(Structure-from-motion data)
•••

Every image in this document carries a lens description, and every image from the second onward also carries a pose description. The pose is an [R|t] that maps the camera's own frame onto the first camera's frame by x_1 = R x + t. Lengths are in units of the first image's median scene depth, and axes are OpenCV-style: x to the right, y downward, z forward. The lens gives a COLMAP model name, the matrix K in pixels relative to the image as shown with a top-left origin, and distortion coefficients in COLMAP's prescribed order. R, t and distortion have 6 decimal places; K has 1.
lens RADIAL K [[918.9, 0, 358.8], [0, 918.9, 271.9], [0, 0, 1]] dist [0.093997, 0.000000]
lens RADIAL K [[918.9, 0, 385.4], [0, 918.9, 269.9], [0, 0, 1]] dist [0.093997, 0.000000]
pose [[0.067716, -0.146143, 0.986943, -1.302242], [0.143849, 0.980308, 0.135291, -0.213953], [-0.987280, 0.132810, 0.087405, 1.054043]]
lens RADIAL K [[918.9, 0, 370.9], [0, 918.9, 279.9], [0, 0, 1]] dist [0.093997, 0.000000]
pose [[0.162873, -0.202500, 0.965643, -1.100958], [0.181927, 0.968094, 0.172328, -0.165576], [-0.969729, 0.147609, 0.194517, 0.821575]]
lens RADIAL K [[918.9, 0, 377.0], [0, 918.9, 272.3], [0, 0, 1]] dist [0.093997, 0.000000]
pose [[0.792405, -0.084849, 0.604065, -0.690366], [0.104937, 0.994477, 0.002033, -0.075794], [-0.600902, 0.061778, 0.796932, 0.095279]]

•••

Directions for this task -> Repeat the data in its entirety, character for character.

Task response ->
Every image in this document carries a lens description, and every image from the second onward also carries a pose description. The pose is an [R|t] that maps the camera's own frame onto the first camera's frame by x_1 = R x + t. Lengths are in units of the first image's median scene depth, and axes are OpenCV-style: x to the right, y downward, z forward. The lens gives a COLMAP model name, the matrix K in pixels relative to the image as shown with a top-left origin, and distortion coefficients in COLMAP's prescribed order. R, t and distortion have 6 decimal places; K has 1.
lens RADIAL K [[918.9, 0, 358.8], [0, 918.9, 271.9], [0, 0, 1]] dist [0.093997, 0.000000]
lens RADIAL K [[918.9, 0, 385.4], [0, 918.9, 269.9], [0, 0, 1]] dist [0.093997, 0.000000]
pose [[0.067716, -0.146143, 0.986943, -1.302242], [0.143849, 0.980308, 0.135291, -0.213953], [-0.987280, 0.132810, 0.087405, 1.054043]]
lens RADIAL K [[918.9, 0, 370.9], [0, 918.9, 279.9], [0, 0, 1]] dist [0.093997, 0.000000]
pose [[0.162873, -0.202500, 0.965643, -1.100958], [0.181927, 0.968094, 0.172328, -0.165576], [-0.969729, 0.147609, 0.194517, 0.821575]]
lens RADIAL K [[918.9, 0, 377.0], [0, 918.9, 272.3], [0, 0, 1]] dist [0.093997, 0.000000]
pose [[0.792405, -0.084849, 0.604065, -0.690366], [0.104937, 0.994477, 0.002033, -0.075794], [-0.600902, 0.061778, 0.796932, 0.095279]]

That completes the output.